The single most important and often overlooked driver of long-term sustainable user growth is healthy user retention. Most companies don’t see the critical role retention plays in building a long-term business, and if they do they find it difficult to actually improve.

Today’s article will be about why retention is so important and some key tools that are instrumental in improving user retention and directly applicable to companies at any stage.

I’ll include a few highlights below. For a deeper take on this, click the link at the bottom to go to the full article.

Why is retention so important?

Whether you’re an early-stage startup starting to think about scaling user growth or later-stage with hundreds of millions of users like Pinterest, user retention is really the silent killer. It could hinder your product from truly taking off early on or severely limit your product’s long-term success. Twitter is an example of the latter, as their user growth has effectively plateaued even after registering the bulk of the internet population. This is largely due to poor user retention.

twitter-users

User retention is also core to a successful business, here’s how the typical business model looks like for most consumer or enterprise companies:

revenue-equation

As you can see, user retention sits at the heart of the business, where increasing retention can effectively lower the cost to acquire a monetizable user, increase lifetime value, and ultimately increase overall revenue for the business. You can imagine what it means for a business if your product’s user retention was low or trended to zero…

Understand your user retention

First, figure out what makes the most sense for your business. Daily active usage (DAU), weekly active usage (WAU), monthly active usage (MAU), the number of paid customers etc.

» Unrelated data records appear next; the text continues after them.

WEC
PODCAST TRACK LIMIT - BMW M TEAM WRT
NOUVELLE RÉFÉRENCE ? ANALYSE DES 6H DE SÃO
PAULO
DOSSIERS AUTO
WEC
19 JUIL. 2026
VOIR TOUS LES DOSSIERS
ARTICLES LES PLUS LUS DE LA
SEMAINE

Next, you’ll want to understand what percentage of your new users retain weeks and months after registration and how that changes over time.

user-retention-cohorts

Some key insights from the chart above:

  1. Indication of a long-term retentive product. If your retention curve ultimately flattens out like in the graph above, this is a strong indicator that you have a long-term retentive product. However, if it trends towards zero or even if it flattens out fairly close to zero, you’ll need to improve your core product ASAP.
  2. Changes in retention over time. In the graph above, it shows that the newer cohort in blue is retaining worse than the earlier cohort in red. You should be understanding how your retention changes over time and be concerned if fewer users retain over time.
  3. Your window of opportunity. The graph above shows that 50% of new users don’t return after the first week. This is a strong indicator to focus even more on improving your initial onboarding and first-use of your product.

Talk to your users

The easiest way to start, especially early on when you don’t have a lot of data, is to talk to your users and learn what worked and didn’t work for them. I suggest talking to your retained users to start since they’ll be most willing to share their experiences. User research is important in understanding exactly what users did to ultimately see value in your product as well as the struggles they faced.

Rapidly learn, iterate and improve

Now that you understand your user retention and what you could do to improve it, the next important step is being able to run as many experiments to rapidly iterate towards improving your retention.

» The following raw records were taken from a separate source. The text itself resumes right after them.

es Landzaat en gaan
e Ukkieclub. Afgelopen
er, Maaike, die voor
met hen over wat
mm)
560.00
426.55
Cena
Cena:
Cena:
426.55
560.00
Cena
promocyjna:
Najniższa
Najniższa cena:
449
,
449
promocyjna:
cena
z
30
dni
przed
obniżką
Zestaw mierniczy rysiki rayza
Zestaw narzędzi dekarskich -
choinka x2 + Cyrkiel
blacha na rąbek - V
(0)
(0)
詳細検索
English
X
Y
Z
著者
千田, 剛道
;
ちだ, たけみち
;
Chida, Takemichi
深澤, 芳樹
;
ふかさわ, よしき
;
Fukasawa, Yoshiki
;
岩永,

Often such tests will need to run for weeks or even months to observe statistically significant improvements to long-term retention. To address this, invest in building good leading indicators of long-term retention which you’ll use instead to predict improvements to retention. This will help you make quicker decisions on experiments and increase overall iteration throughput. (More on this in the linked article.)

Quick example. Revenue is a lagging indicator. When it falls, it’s already too late, the damage has been done. You can choose a leading indicator for revenue to spot the problem before it’s too serious. It could be customer satisfaction (an average number from a regularly sent survey, or something similar). Usually these are correlated and customer satisfaction is trending down before revenue drop follows.

Leading indicators aren’t perfect and there are cases where you’ll want to run your experiments for a longer period of time just in case, but they are a critical tool to increase the velocity at which you learn and iterate to improve retention, while trading off some accuracy.

Conclusion

Healthy user retention is critical to the success of your business but it requires the right understanding, tools and rapid iteration to actually improve it.

  1. Understand how your users retain on your product by defining and charting user retention over time.
  2. Figure out how to improve your retention by learning from your users through user research and behavioral data.
  3. Rapidly experiment, learn and iterate by investing in leading indicators that predict long-term retention.

These three tools have been immensely valuable in significantly improving user retention and should help you obtain a better handle on this key problem while laying the foundation for building a long-term sustainable business.